In the passage about influencer audience size, what does having a smaller audience usually mean for an influencer?
SOURCE DOCUMENT section start
With over 54 million subscribers on YouTube, there’s little chance that they would all be part of the same target audience.
In fact, I would go so far as to say that not all of his subscribers are even gamers, but when someone is this famous and popular, people will flock to them for that reason.
It doesn’t mean they’ll actually engage with the influencer, or that they’ll even see their content regularly.
An influencer with a much smaller audience of say, thousands of followers, stands a much better chance of being highly targeted.
Just like Pewdiedie probably only had predominantly hard-core gamers in his audience when he first started.
Another advantage of having a smaller audience as an influencer is that it also usually means more engagement.
After all, it’s much easier to interact with your audience when you’re not overwhelmed by millions of people asking for your attention.
But, it’s not just the influencer that engages more with their audience; even their audience tends to engage with them more.
SOURCE DOCUMENT section end
DATASET RECORDS section start
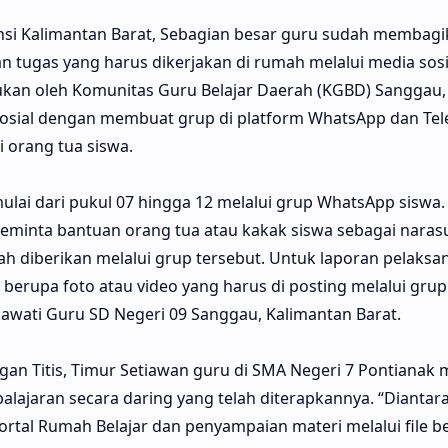
nsi Kalimantan Barat, Sebagian besar guru sudah membagi
 tugas yang harus dikerjakan di rumah melalui media sosia
kukan oleh Komunitas Guru Belajar Daerah (KGBD) Sanggau,
sial dengan membuat grup di platform WhatsApp dan Tel
 orang tua siswa.
lai dari pukul 07 hingga 12 melalui grup WhatsApp siswa.
eminta bantuan orang tua atau kakak siswa sebagai nara
ah diberikan melalui grup tersebut. Untuk laporan pelaksa
erupa foto atau video yang harus di posting melalui grup 
ikawati Guru SD Negeri 09 Sanggau, Kalimantan Barat.
gan Titis, Timur Setiawan guru di SMA Negeri 7 Pontiana
ajaran secara daring yang telah diterapkannya. “Diantar
ortal Rumah Belajar dan penyampaian materi melalui file b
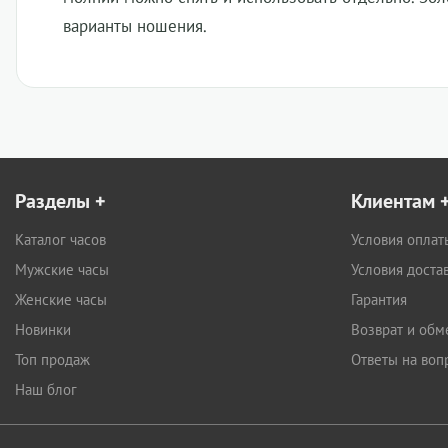
варианты ношения.
Разделы
+
Клиентам
Каталог часов
Условия оплат
Мужские часы
Условия доста
Женские часы
Гарантия
Новинки
Возврат и обм
Топ продаж
Ответы на воп
Наш блог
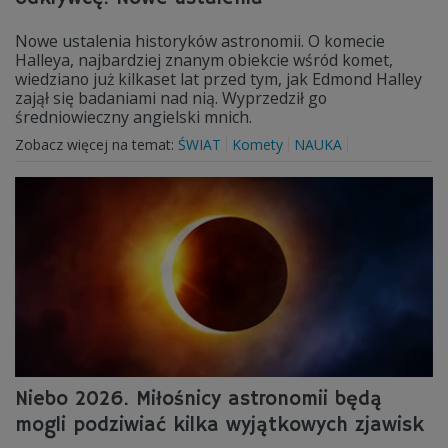
Nowe ustalenia historyków astronomii. O komecie
Halleya, najbardziej znanym obiekcie wśród komet,
wiedziano już kilkaset lat przed tym, jak Edmond Halley
zajął się badaniami nad nią. Wyprzedził go
średniowieczny angielski mnich.
Zobacz więcej na temat:
ŚWIAT
Komety
NAUKA
Niebo 2026. Miłośnicy astronomii będą
mogli podziwiać kilka wyjątkowych zjawisk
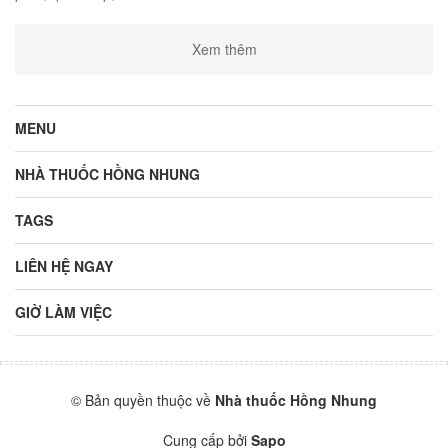
Xem thêm
MENU
NHÀ THUỐC HỒNG NHUNG
TAGS
LIÊN HỆ NGAY
GIỜ LÀM VIỆC
© Bản quyền thuộc về
Nhà thuốc Hồng Nhung
Cung cấp bởi
Sapo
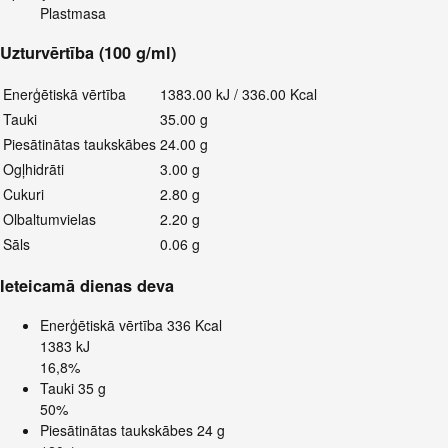
Plastmasa
Uzturvērtība (100 g/ml)
Enerģētiskā vērtība
1383.00 kJ / 336.00 Kcal
Tauki
35.00 g
Piesātinātas taukskābes
24.00 g
Ogļhidrāti
3.00 g
Cukuri
2.80 g
Olbaltumvielas
2.20 g
Sāls
0.06 g
Ieteicamā dienas deva
Enerģētiskā vērtība
336 Kcal
1383 kJ
16,8%
Tauki
35 g
50%
Piesātinātas taukskābes
24 g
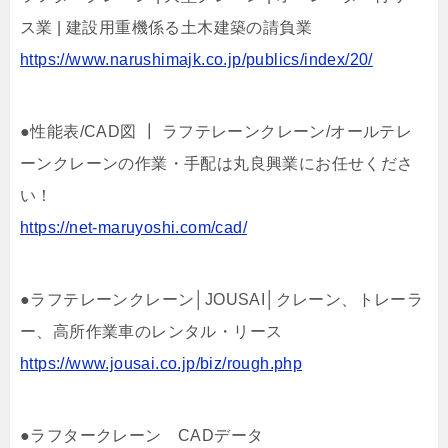
ス業 | 建設用重機係る土木建築の請負業
https://www.narushimajk.co.jp/publics/index/20/
●性能表/CAD図 ┃ ラフテレーンクレーン/オールテレ
ーンクレーンの作業・手配は丸良興業にお任せくださ
い！
https://net-maruyoshi.com/cad/
●ラフテレーンクレーン│JOUSAI│クレーン、トレーラ
ー、高所作業車のレンタル・リース
https://www.jousai.co.jp/biz/rough.php
●ラフタークレーン CADデータ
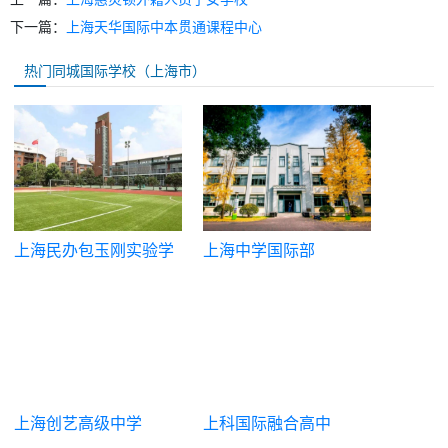
下一篇：
上海天华国际中本贯通课程中心
热门同城国际学校（上海市）
上海民办包玉刚实验学
上海中学国际部
校
上海创艺高级中学
上科国际融合高中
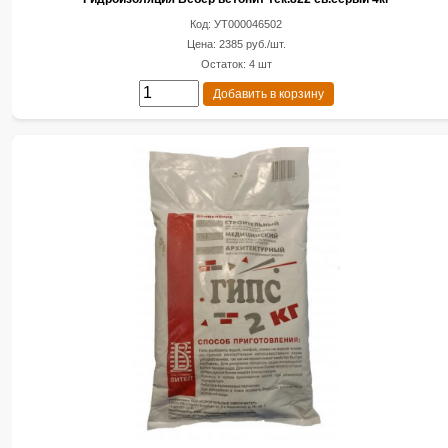
Код: УТ000046502
Цена: 2385 руб./шт.
Остаток: 4 шт
Добавить в корзину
DATASET RECORDS section end
RESPONSE: More engagement.